> Records shown
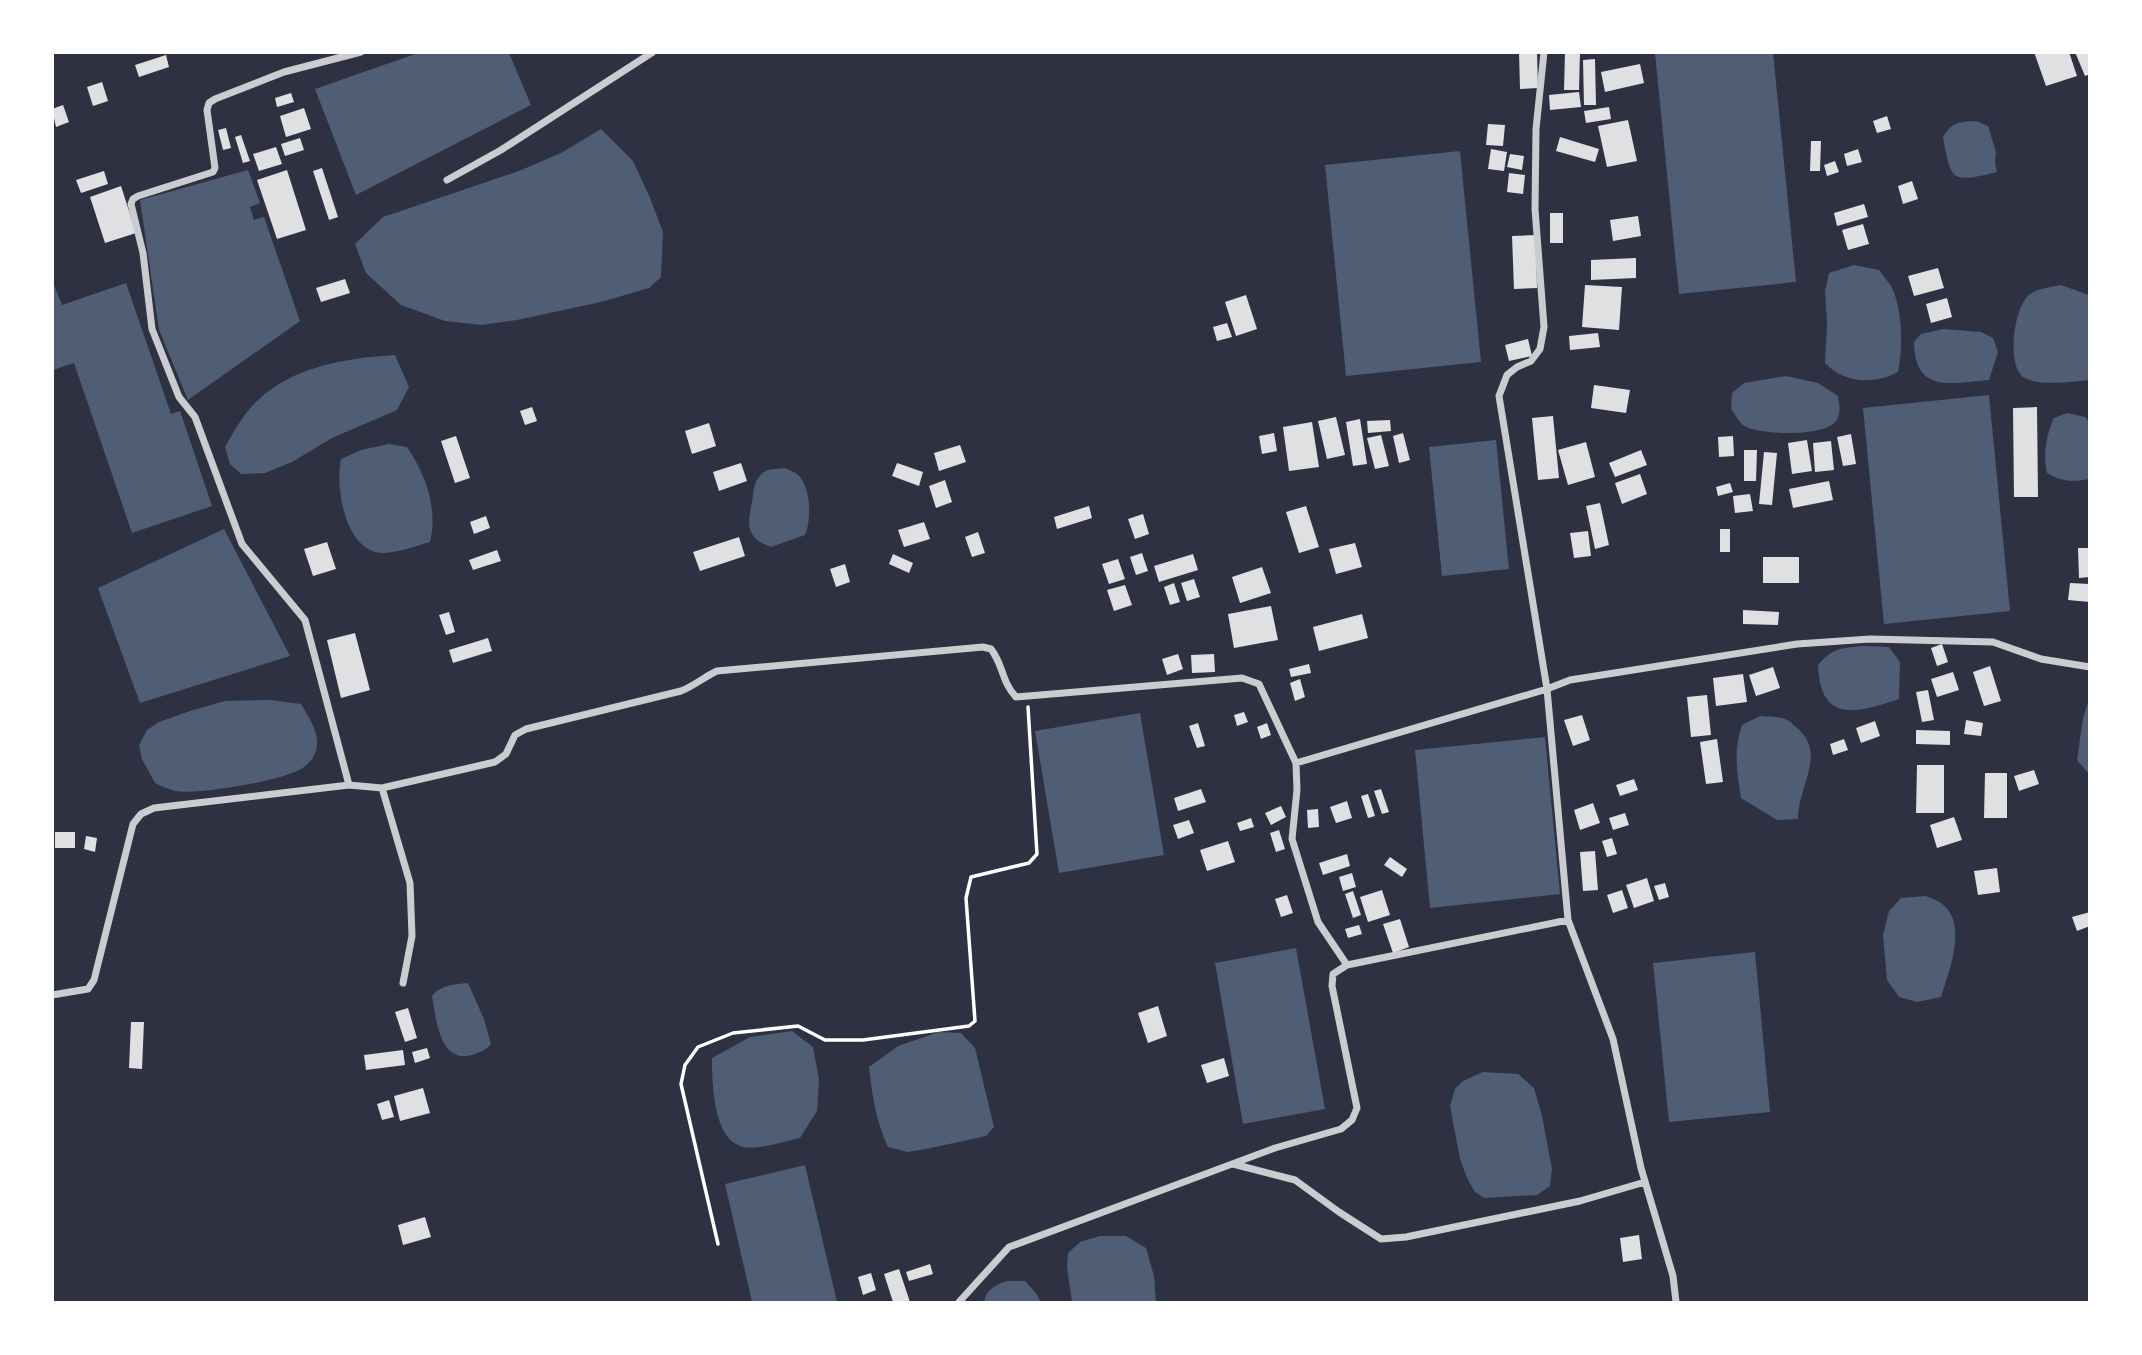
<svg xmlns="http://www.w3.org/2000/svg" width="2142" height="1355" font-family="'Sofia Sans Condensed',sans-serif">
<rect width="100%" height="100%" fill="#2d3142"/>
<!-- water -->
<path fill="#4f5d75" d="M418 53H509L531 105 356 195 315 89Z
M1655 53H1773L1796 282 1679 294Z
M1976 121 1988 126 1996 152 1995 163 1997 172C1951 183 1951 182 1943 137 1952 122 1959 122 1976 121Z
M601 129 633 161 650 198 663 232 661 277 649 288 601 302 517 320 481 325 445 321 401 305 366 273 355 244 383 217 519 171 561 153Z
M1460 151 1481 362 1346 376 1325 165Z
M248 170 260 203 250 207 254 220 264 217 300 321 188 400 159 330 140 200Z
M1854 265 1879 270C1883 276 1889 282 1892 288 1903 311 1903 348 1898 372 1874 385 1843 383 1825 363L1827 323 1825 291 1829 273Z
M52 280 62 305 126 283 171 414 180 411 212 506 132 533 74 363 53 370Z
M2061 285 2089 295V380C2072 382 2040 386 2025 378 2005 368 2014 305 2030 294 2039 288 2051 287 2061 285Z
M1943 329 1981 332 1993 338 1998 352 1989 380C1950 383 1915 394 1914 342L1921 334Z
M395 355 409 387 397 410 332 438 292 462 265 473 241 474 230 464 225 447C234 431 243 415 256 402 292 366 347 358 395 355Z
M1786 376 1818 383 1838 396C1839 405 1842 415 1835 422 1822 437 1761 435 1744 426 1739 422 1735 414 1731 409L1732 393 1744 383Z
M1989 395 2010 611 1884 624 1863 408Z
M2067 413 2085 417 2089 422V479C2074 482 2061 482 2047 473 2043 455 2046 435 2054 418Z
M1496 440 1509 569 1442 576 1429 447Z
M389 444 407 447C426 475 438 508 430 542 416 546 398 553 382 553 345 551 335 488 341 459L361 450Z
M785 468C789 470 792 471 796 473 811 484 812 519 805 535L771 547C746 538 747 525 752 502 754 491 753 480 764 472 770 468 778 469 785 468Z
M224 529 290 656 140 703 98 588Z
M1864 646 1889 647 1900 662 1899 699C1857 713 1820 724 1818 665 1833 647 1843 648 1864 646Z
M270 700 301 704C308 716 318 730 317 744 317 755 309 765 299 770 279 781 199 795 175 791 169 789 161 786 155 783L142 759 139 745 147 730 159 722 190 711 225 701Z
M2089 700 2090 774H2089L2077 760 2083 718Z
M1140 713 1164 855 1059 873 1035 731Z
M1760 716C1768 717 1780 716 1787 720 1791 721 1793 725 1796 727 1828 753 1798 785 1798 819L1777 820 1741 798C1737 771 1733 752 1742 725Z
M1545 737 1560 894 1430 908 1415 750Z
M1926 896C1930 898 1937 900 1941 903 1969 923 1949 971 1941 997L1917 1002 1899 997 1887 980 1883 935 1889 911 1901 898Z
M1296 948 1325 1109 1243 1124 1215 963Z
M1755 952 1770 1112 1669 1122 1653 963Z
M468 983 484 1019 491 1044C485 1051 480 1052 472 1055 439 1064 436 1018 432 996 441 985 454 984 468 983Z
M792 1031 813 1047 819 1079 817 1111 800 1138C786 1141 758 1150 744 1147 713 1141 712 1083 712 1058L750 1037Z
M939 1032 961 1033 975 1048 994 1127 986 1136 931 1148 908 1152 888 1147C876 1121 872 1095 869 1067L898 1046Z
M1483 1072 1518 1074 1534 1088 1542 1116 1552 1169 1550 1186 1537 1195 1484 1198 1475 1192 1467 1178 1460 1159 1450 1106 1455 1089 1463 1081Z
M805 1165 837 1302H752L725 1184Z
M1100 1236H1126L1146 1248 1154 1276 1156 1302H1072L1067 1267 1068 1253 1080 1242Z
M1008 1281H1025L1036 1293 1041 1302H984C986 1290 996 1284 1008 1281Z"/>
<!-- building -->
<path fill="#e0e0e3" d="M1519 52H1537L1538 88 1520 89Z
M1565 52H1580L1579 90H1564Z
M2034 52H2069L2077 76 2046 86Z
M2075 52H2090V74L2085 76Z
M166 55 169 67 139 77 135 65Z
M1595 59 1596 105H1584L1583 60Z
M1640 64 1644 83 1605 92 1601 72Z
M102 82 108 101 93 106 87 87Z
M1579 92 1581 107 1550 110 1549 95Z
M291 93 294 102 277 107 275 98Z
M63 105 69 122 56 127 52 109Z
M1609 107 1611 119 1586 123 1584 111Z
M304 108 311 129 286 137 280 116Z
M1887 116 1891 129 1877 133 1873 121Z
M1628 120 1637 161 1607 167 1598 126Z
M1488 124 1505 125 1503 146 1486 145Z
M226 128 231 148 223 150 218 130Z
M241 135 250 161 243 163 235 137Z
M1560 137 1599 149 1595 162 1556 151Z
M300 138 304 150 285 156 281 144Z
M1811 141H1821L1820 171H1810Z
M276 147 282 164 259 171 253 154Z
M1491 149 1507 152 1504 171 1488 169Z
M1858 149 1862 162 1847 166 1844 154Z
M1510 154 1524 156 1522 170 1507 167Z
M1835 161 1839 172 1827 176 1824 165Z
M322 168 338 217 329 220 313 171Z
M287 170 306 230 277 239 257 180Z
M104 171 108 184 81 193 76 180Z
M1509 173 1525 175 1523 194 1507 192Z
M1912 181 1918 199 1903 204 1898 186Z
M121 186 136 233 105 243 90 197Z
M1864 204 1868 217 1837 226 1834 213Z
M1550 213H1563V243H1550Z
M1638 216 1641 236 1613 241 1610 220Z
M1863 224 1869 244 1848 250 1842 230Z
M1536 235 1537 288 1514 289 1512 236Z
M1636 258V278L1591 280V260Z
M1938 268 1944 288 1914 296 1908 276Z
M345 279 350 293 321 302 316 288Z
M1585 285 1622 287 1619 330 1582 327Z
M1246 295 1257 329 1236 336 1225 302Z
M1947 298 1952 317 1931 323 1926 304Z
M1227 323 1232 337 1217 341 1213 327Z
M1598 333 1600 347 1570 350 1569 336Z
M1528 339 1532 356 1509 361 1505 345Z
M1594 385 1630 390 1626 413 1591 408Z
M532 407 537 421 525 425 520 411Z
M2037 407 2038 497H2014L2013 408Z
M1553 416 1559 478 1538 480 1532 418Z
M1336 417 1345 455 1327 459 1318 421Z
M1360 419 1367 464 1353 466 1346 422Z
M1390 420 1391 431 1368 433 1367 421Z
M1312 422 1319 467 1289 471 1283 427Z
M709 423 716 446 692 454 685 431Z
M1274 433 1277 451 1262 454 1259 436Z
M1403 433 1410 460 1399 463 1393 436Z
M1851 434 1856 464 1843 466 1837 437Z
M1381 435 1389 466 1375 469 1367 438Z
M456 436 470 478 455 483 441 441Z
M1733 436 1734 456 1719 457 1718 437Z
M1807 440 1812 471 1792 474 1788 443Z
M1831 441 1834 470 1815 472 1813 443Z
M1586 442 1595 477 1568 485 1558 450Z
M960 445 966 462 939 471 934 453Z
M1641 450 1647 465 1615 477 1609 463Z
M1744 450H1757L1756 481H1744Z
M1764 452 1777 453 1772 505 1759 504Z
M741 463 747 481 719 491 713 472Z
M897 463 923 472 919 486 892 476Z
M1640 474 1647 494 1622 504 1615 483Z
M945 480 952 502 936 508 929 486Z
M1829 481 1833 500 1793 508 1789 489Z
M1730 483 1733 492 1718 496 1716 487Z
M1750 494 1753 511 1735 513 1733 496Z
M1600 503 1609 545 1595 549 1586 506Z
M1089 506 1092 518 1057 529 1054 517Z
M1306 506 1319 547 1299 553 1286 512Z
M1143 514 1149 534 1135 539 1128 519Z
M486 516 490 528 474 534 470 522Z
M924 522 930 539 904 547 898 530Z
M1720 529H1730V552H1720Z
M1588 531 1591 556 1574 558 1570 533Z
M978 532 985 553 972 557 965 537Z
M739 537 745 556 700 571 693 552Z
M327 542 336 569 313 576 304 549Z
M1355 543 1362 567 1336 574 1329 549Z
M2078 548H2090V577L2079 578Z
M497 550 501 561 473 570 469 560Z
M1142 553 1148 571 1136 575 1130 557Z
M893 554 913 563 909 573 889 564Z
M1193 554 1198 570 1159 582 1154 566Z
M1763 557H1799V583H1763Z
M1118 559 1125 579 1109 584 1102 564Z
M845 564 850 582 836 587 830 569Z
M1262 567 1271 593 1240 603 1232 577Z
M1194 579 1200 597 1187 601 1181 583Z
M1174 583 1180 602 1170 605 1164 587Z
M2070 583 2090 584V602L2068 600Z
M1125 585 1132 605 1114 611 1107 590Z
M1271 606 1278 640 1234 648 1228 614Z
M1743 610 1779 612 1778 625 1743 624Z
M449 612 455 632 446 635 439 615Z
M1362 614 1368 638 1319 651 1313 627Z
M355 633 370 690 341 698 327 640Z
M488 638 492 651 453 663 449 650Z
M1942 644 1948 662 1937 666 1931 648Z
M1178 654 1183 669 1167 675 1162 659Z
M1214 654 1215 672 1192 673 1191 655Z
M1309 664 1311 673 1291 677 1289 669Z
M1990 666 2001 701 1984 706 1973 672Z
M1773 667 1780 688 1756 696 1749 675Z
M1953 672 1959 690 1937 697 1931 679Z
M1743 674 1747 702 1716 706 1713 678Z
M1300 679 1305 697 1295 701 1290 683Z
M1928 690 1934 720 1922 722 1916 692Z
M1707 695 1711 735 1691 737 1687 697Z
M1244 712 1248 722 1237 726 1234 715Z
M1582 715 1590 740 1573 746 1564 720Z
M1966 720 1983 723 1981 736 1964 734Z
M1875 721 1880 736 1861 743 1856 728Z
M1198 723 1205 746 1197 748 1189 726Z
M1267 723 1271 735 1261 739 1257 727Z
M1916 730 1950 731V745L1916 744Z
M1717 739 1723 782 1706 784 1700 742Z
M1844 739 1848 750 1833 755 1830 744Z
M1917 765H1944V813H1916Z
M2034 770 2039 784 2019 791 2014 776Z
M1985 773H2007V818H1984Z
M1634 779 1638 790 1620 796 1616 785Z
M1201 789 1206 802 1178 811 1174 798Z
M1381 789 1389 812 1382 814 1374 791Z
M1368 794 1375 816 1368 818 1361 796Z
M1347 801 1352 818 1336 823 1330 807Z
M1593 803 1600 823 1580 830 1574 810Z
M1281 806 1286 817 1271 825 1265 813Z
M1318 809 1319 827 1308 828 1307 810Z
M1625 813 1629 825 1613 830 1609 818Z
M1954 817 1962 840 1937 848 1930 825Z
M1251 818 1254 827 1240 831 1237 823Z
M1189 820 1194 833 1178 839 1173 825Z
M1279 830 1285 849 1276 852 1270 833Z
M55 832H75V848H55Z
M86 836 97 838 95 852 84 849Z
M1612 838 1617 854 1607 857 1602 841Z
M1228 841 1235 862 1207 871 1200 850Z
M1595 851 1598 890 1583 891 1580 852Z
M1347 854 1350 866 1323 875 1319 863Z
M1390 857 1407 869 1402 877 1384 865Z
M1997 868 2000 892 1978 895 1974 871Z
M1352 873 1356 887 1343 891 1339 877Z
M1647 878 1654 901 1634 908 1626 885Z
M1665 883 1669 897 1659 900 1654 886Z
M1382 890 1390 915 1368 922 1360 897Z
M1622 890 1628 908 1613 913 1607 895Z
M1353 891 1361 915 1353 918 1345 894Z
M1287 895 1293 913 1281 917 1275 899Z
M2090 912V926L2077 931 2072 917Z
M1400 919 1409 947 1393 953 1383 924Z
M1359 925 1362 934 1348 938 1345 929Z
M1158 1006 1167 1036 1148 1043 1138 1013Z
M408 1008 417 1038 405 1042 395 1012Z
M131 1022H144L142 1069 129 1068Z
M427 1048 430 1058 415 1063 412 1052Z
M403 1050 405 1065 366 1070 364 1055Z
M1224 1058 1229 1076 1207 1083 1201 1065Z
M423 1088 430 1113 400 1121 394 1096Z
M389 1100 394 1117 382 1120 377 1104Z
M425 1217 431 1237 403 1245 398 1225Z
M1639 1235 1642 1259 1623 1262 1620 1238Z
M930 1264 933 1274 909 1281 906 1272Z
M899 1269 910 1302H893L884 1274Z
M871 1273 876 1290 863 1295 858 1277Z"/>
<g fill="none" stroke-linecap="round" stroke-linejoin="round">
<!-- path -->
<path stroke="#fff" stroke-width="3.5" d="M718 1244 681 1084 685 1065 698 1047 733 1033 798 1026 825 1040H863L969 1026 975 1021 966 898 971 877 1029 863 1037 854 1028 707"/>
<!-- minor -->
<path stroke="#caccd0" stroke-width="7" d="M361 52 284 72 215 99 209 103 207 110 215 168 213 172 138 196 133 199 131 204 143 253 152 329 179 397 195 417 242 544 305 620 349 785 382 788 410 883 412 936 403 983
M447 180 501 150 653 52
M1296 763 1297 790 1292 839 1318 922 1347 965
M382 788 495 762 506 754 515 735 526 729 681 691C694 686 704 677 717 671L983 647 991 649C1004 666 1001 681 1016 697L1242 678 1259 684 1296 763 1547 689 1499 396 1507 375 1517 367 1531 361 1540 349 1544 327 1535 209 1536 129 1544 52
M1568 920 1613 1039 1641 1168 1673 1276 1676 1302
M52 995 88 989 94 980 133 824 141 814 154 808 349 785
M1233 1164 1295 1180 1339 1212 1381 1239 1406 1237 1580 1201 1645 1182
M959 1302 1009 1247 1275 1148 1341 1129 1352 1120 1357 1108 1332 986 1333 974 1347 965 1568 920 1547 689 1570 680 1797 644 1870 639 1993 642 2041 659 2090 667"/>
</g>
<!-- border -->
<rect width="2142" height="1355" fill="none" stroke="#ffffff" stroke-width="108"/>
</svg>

> The task
Set down exactly, and only, the lines from the one containing "M382 788 495" through the final line of the entries above.

> Result for this exercise
M382 788 495 762 506 754 515 735 526 729 681 691C694 686 704 677 717 671L983 647 991 649C1004 666 1001 681 1016 697L1242 678 1259 684 1296 763 1547 689 1499 396 1507 375 1517 367 1531 361 1540 349 1544 327 1535 209 1536 129 1544 52
M1568 920 1613 1039 1641 1168 1673 1276 1676 1302
M52 995 88 989 94 980 133 824 141 814 154 808 349 785
M1233 1164 1295 1180 1339 1212 1381 1239 1406 1237 1580 1201 1645 1182
M959 1302 1009 1247 1275 1148 1341 1129 1352 1120 1357 1108 1332 986 1333 974 1347 965 1568 920 1547 689 1570 680 1797 644 1870 639 1993 642 2041 659 2090 667"/>
</g>
<!-- border -->
<rect width="2142" height="1355" fill="none" stroke="#ffffff" stroke-width="108"/>
</svg>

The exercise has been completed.